Selected passage below:

As of December 31, 2025 the total due on the SBA loans amounted to $11,976.

 

NOTE 7. DERIVATIVE LIABILITIES

 

Because of defaults on the AJB Notes described in Note 6 above, the convertible features on those notes resulted in the Company recording a derivative liability amounting to $563,417 calculated using Black Scholes methodology based on following parameters:

 

Volatility   98.2%
Expected Life in Years     1 year 
Exercise price  $0.0030 
Quarterly Dividends  $0.00 
Discount Rate   4.00%

 

NOTE 8 – OTHER LIABILITIES

 

During the year ended December 31, 2023, the Company initially recorded $207,938 in revenue that it could not document as revenue under the guidelines of ASC 606. As a result, the Company reclassified this amount of cash received as “Other Liabilities” and the balance remains unchanged as of December 31, 2025.

 

F-19

 

 

NOTE 9 – EQUITY

 

Common stock

 

As of December 31, 2025, the Company had 19,000,000,000 shares of common stock, par value $0.001 authorized. As of December 31, 2025 and December 31, 2024, there were 5,058,291,867 and 3,032,746,878 shares of common stock outstanding, respectively.

 

On December 19, 2025, the Company issued 446,477,338 shares and 713,915,563 prefunded warrants to AJB in exchange for eliminating $2,931,356 in principle and $783,991 in accrued interest owed to AJB. Each share was valued at $0.004 for a total value of $4,763,477.

End of Selected passage.
Recorded information below:

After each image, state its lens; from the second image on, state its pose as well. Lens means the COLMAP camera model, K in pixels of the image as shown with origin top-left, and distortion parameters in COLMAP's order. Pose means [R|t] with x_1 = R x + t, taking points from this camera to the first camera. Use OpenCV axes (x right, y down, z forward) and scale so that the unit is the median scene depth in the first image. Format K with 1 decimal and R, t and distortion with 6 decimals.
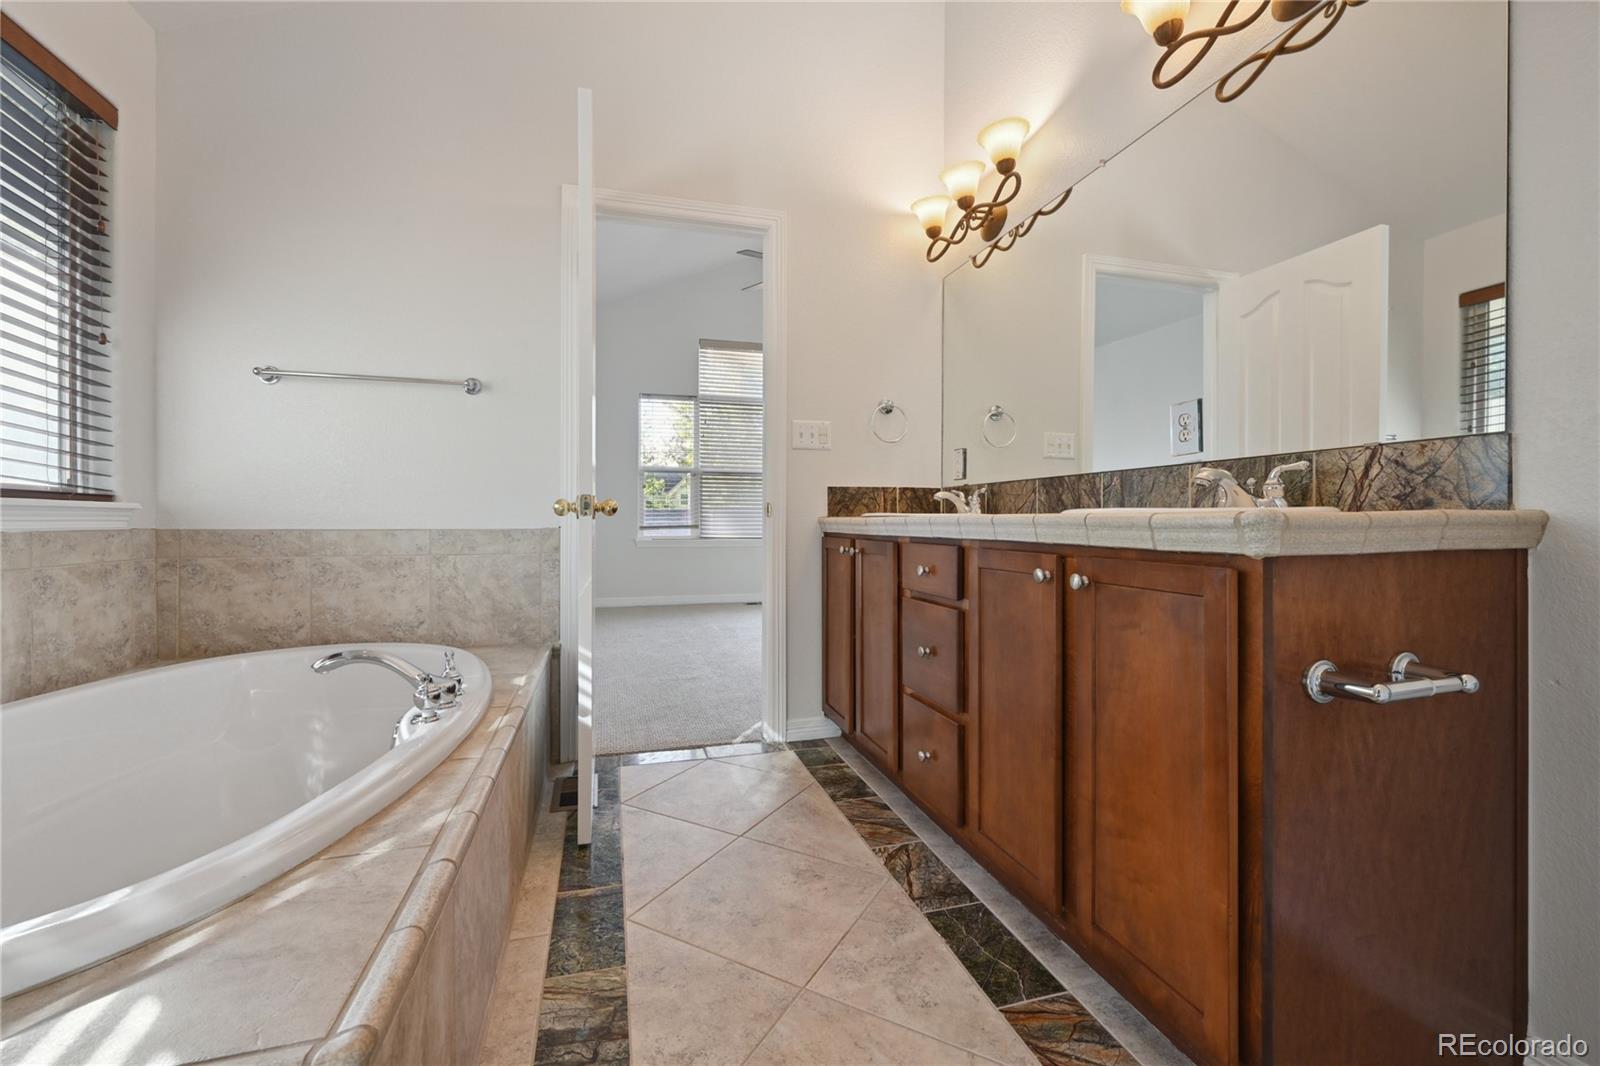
lens RADIAL K [[672.8, 0, 801.7], [0, 672.8, 526.3], [0, 0, 1]] dist [0.002322, -0.000538]
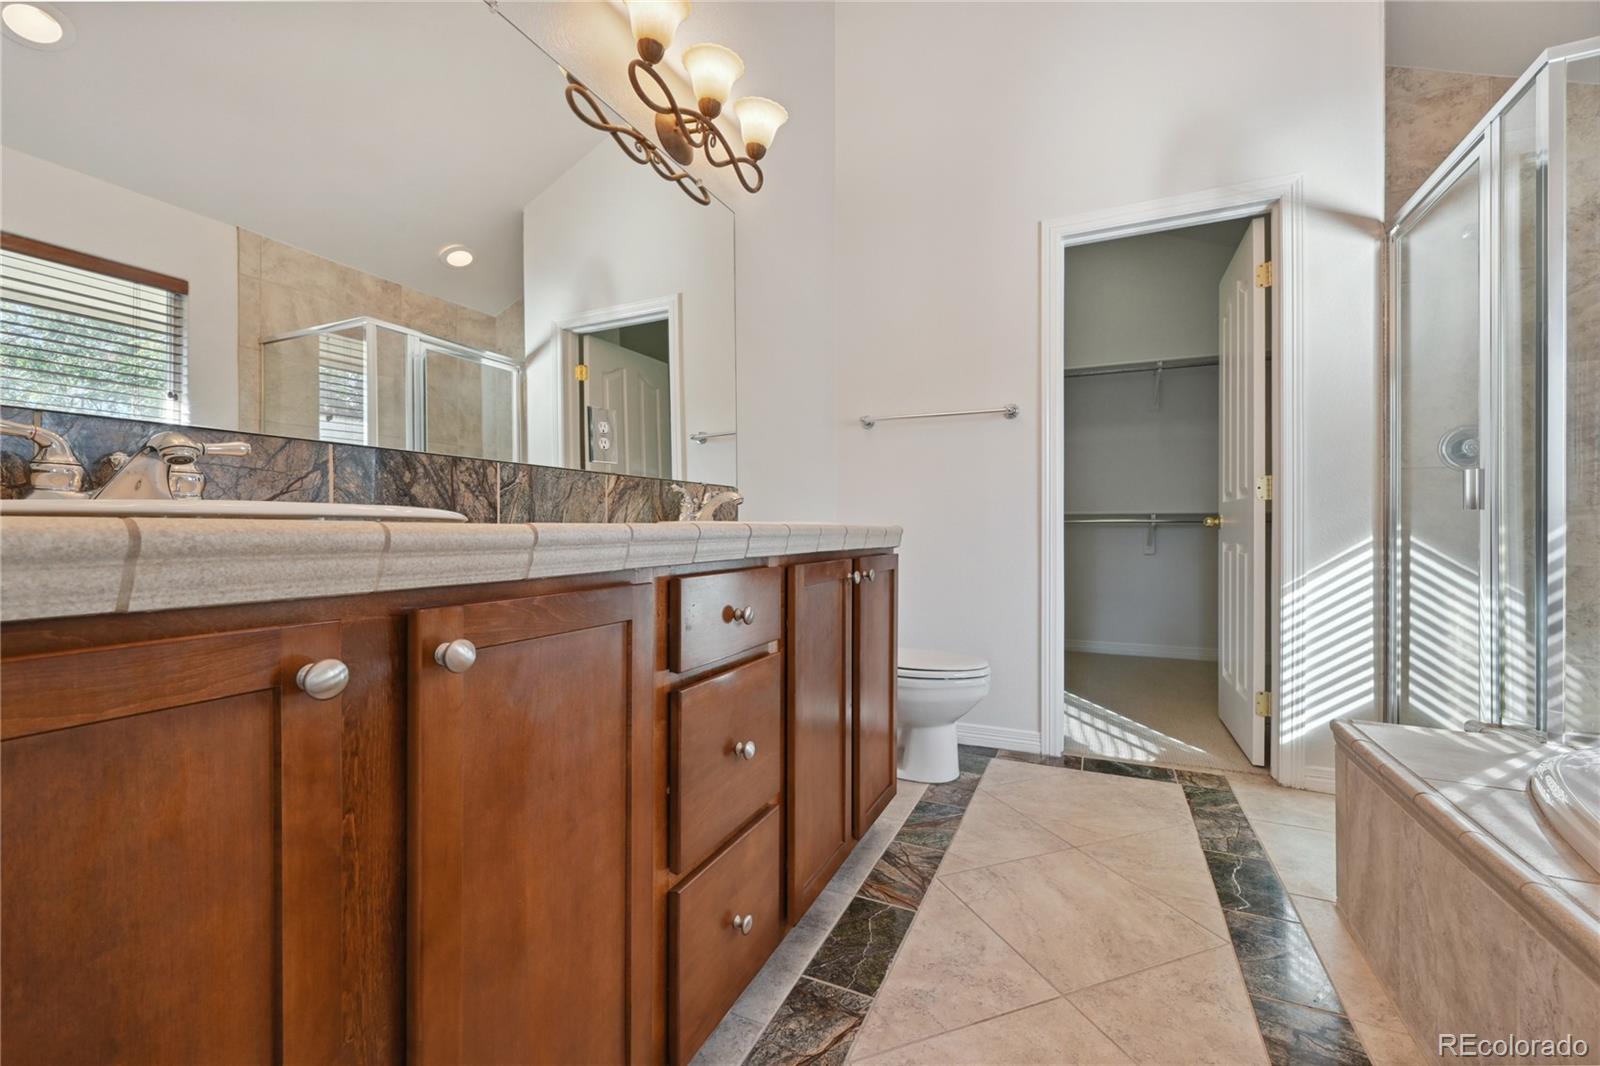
lens RADIAL K [[633.9, 0, 813.9], [0, 633.9, 529.0], [0, 0, 1]] dist [-0.000841, 0.000495]
pose [[-0.761164, 0.006080, 0.648531, -0.269745], [0.011062, 0.999932, 0.003608, -0.012398], [-0.648465, 0.009920, -0.761180, 1.591298]]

End of Recorded information.

Please set down the part of the financial statement notes that begins at the words "As of December 31, 2025, the" and stops after the words "stock outstanding, respectively.", copied word for word. The lines are separate material with no connection to the financial statement notes.

As of December 31, 2025, the Company had 19,000,000,000 shares of common stock, par value $0.001 authorized. As of December 31, 2025 and December 31, 2024, there were 5,058,291,867 and 3,032,746,878 shares of common stock outstanding, respectively.